Tras el merecido éxito de Children of Ruin el pasado año (la tan ansiada continuación de Herederos del Tiempo, la cual fue publicada por Alamut en castellano pero de la que aún no se sabe si traducirán esta segunda parte de la saga) llega The Doors of Eden, donde Tchakovsky vuelve a echar toda la carne en el asador con numerosas tramas, especies y mundos alternativos.

La novela comienza con dos jóvenes, Lee y Mal, que están al acecho de ciertos seres mitológicos lo que las lleva en este caso a Bodmin, una zona en ruinas situada en Cornualles, al suroeste de Inglaterra. Sin embargo, durante su escapada, una de ellas desaparece. Cuatro años después, la desaparecida ya no lo es tal, apareciendo nuevamente en la vida de su antigua amante. Esto, que a priori parece una novela juvenil sin mayor pretensión, termina por convertirse, durante buena parte de la primera mitad del libro, en un techno thriller junto a diversos agentes del MI5 británico, científicos y otros personajes de diversa procedencia. Nada que envidiar a series de televisión ya clásicas como Fringe.

En paralelo a todo esto, la frenética narración se ve cada poco tiempo interrumpida por extractos de un libro escrito por Ruth Emerson, una profesora de la universidad de California, titulado Other Edens: Speculative Evolution and Intelligence. Este libro nos cuenta, desde los inicios del planeta Tierra, como pequeños cambios surgidos durante esta evolución biológica de las especies fueron dando lugar a diferentes planetas y realidades alternativas. Estos capítulos, no demasiado largos pero sí densos, son una maravilla de imaginación por parte de Tchaikovsky.

== == ==

Según la selección, ¿dónde está situada Bodmin? Para responder, basta con la información de la selección.

EXTRACTOS DE DATOS:
== == ==

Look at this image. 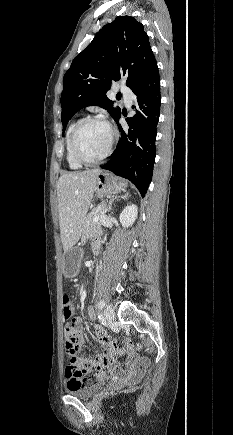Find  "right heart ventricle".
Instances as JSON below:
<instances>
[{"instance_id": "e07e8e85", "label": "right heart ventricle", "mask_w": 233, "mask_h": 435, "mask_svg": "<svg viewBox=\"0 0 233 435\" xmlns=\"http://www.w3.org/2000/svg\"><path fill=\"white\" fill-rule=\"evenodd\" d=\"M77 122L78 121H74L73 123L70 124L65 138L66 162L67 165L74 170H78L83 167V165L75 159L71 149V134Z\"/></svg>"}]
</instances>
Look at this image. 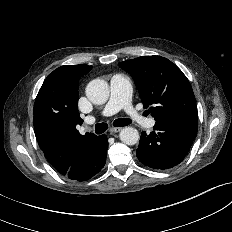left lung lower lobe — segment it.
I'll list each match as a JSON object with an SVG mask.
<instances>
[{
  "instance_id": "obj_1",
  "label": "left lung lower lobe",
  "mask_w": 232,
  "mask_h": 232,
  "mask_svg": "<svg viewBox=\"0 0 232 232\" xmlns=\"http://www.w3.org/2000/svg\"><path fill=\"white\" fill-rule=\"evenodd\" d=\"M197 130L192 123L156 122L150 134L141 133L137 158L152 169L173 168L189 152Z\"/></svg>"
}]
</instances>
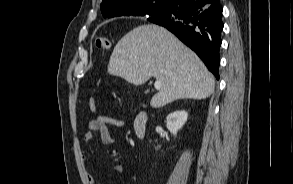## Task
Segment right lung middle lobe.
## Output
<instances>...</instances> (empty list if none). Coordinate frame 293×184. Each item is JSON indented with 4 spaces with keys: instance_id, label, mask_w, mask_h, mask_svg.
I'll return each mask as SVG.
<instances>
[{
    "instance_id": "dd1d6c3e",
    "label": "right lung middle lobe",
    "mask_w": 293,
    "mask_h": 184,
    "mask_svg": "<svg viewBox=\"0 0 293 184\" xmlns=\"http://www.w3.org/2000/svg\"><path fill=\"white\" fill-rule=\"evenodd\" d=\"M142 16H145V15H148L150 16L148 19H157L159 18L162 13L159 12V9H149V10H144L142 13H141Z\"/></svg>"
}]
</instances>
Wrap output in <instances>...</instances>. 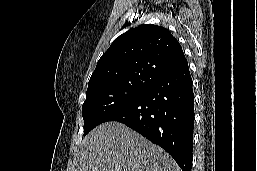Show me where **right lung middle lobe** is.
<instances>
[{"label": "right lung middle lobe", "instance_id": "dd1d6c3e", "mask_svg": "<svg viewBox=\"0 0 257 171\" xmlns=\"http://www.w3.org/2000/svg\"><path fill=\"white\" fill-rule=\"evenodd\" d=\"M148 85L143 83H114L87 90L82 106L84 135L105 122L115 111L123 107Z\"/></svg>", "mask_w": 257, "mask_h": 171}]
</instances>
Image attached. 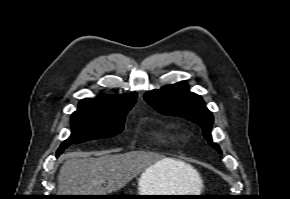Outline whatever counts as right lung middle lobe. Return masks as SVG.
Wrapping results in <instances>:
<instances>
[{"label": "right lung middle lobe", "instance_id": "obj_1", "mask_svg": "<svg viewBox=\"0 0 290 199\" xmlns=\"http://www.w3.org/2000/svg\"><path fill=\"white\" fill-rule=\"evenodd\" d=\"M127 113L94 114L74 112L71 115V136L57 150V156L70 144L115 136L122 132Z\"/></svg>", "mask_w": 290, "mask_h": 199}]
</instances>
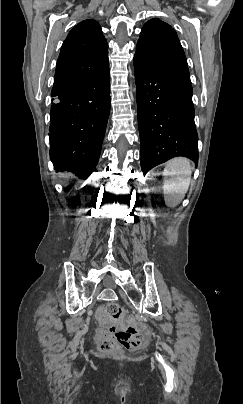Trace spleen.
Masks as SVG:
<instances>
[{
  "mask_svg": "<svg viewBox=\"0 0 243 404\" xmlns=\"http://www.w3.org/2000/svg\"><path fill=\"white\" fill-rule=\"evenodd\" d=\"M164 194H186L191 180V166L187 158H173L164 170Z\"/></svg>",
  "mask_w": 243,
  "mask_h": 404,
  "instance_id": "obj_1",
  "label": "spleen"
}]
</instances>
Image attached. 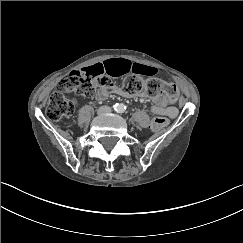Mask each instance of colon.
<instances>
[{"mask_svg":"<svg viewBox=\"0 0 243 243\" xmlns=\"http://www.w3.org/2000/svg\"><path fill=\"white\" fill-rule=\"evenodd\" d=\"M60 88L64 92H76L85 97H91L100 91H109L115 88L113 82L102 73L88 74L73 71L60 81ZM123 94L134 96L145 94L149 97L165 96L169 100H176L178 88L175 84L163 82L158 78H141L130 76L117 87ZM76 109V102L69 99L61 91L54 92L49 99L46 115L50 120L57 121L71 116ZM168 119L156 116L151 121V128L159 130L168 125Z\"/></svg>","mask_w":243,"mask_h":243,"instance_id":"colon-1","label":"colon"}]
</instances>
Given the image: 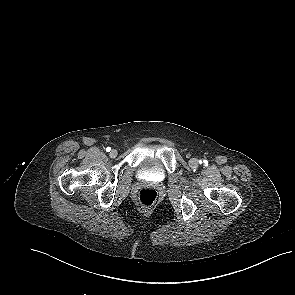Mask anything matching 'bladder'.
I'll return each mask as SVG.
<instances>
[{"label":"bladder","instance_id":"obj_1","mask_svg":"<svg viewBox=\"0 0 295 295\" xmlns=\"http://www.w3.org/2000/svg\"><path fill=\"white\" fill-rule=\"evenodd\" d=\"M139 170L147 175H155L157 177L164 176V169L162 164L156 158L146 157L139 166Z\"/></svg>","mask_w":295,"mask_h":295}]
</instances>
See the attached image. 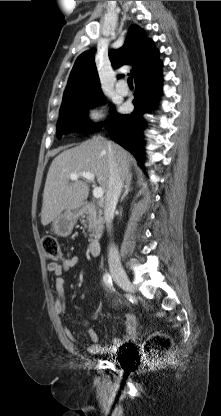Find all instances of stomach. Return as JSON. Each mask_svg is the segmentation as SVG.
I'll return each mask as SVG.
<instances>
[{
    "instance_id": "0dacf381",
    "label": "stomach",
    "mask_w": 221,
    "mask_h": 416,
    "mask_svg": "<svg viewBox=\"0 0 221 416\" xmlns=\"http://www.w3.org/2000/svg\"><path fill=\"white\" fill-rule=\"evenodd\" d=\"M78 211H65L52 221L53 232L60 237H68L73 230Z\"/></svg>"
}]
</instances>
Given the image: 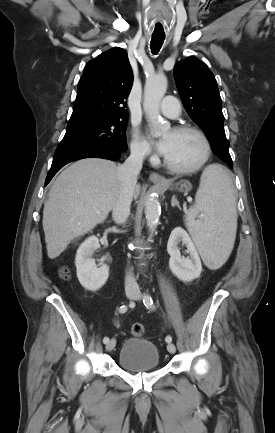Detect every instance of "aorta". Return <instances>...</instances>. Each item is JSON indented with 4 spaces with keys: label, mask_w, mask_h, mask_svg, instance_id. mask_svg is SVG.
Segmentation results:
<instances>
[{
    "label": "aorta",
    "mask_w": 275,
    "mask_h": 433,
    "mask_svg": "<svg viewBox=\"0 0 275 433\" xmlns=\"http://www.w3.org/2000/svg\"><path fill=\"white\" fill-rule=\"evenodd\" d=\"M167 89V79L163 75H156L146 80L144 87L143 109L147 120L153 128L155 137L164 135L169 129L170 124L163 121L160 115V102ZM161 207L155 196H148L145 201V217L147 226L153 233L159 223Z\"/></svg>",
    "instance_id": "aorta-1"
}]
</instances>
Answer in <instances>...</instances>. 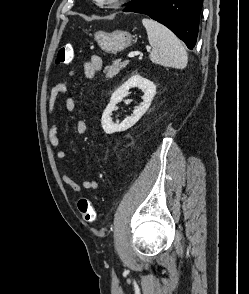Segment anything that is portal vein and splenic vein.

== == ==

EN RESPUESTA:
Bodmin está situada en Cornualles, al suroeste de Inglaterra.